Our deep bench of securities and corporate governance practitioners, including lawyers who formerly held positions at the U.S. Securities and Exchange Commission (SEC) and other global regulatory agencies, routinely partner with clients to develop forward-thinking governance programs. We act as outside general counsel to publicly traded companies and provide ongoing counsel in connection with disclosure requirements and SEC filings, public offerings and capital markets activities, fiduciary duties and the shareholder relations policies. We also help clients comply with Sarbanes-Oxley, Dodd-Frank, the Foreign Corrupt Practices Act (FCPA) and the UK Bribery Act.
We have substantial experience advising public companies and their constituents in the transactional context. We provide advice on high-profile public company transactions and have a strong reputation in the representation of companies, boards and special committees as they consider significant transactions.
Akin Gump is often consulted by corporations and individuals in connection with inquiries and investigations by the SEC, NASD, NYSE, Nasdaq and Congress, as well as with discreet internal investigations.

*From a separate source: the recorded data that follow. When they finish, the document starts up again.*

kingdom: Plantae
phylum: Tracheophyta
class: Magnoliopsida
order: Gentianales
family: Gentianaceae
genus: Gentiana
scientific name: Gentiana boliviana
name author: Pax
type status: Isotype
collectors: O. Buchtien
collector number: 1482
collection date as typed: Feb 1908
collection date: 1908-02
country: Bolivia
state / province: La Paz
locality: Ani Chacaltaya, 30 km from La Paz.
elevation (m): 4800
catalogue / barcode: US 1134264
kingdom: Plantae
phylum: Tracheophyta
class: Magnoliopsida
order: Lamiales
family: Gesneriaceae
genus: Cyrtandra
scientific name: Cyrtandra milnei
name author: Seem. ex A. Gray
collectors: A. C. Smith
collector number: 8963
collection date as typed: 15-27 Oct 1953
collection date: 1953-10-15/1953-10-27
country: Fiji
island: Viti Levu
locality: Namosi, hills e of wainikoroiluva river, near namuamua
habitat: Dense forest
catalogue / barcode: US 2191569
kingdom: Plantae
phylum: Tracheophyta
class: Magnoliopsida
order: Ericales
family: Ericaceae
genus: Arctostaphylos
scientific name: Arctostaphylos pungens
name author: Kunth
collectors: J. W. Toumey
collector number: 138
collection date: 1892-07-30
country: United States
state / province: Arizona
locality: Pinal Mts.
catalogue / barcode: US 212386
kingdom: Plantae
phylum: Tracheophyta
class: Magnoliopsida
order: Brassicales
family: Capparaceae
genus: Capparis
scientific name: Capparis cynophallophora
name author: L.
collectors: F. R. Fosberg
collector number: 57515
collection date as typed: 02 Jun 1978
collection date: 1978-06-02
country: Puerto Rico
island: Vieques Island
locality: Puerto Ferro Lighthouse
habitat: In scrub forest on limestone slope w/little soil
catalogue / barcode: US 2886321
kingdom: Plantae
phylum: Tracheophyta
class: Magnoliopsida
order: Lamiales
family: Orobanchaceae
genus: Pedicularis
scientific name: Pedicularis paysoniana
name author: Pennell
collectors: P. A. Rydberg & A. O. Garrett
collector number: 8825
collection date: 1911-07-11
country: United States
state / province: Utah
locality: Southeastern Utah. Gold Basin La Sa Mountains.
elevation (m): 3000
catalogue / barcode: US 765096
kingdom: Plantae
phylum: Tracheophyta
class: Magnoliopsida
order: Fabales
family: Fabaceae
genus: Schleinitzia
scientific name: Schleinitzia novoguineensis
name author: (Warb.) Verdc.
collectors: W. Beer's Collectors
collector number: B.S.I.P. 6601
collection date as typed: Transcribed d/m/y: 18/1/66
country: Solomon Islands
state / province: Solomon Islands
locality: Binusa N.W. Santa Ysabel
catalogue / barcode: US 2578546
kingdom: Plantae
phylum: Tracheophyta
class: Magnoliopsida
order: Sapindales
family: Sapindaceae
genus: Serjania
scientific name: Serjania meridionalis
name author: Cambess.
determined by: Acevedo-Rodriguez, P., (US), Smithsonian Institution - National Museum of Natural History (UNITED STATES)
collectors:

Our corporate governance and public company representation team advises clients in connection with—
- corporate governance, including compliance and ethics programs
- audit, compensation and nominating committee practices
- reporting and disclosure obligations
- board of directors matters
- independent director representations
- special committee representations in connection with interested party, strategic and change of control transactions
- public offerings and corporate finance activities, including IPOs
- mergers, acquisitions and dispositions
- shareholder proposals, demands and other activism
- director fiduciary duties
- executive compensation (including “say-on-pay” and “say-when-on-pay”)
- internal investigations
- governmental inquiries and investigations
- crisis management
- compliance under Sarbanes-Oxley and Dodd-Frank
- compliance with Foreign Corrupt Practices Act (FCPA) and UK Anti-Bribery Act
- charter and bylaw amendments
- securities enforcement and litigation.